-------- DATA TO USE

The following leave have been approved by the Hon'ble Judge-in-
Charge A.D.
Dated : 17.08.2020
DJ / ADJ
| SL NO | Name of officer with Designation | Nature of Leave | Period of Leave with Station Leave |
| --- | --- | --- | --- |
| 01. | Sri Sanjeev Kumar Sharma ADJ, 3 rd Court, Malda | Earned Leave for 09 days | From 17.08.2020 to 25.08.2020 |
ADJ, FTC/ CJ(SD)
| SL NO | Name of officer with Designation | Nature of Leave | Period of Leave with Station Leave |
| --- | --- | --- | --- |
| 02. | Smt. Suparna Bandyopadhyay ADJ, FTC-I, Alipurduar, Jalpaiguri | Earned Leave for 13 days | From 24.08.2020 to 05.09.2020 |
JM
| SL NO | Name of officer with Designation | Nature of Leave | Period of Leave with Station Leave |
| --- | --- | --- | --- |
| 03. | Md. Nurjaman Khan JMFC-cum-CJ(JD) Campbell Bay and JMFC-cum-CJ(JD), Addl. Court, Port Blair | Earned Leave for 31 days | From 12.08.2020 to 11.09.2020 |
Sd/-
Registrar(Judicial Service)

----------------

**TASK PROMPT**
Every entry is to be retyped word for word.

**RESULT OF THE TASK**
The following leave have been approved by the Hon'ble Judge-in-
Charge A.D.
Dated : 17.08.2020
DJ / ADJ
| SL NO | Name of officer with Designation | Nature of Leave | Period of Leave with Station Leave |
| --- | --- | --- | --- |
| 01. | Sri Sanjeev Kumar Sharma ADJ, 3 rd Court, Malda | Earned Leave for 09 days | From 17.08.2020 to 25.08.2020 |
ADJ, FTC/ CJ(SD)
| SL NO | Name of officer with Designation | Nature of Leave | Period of Leave with Station Leave |
| --- | --- | --- | --- |
| 02. | Smt. Suparna Bandyopadhyay ADJ, FTC-I, Alipurduar, Jalpaiguri | Earned Leave for 13 days | From 24.08.2020 to 05.09.2020 |
JM
| SL NO | Name of officer with Designation | Nature of Leave | Period of Leave with Station Leave |
| --- | --- | --- | --- |
| 03. | Md. Nurjaman Khan JMFC-cum-CJ(JD) Campbell Bay and JMFC-cum-CJ(JD), Addl. Court, Port Blair | Earned Leave for 31 days | From 12.08.2020 to 11.09.2020 |
Sd/-
Registrar(Judicial Service)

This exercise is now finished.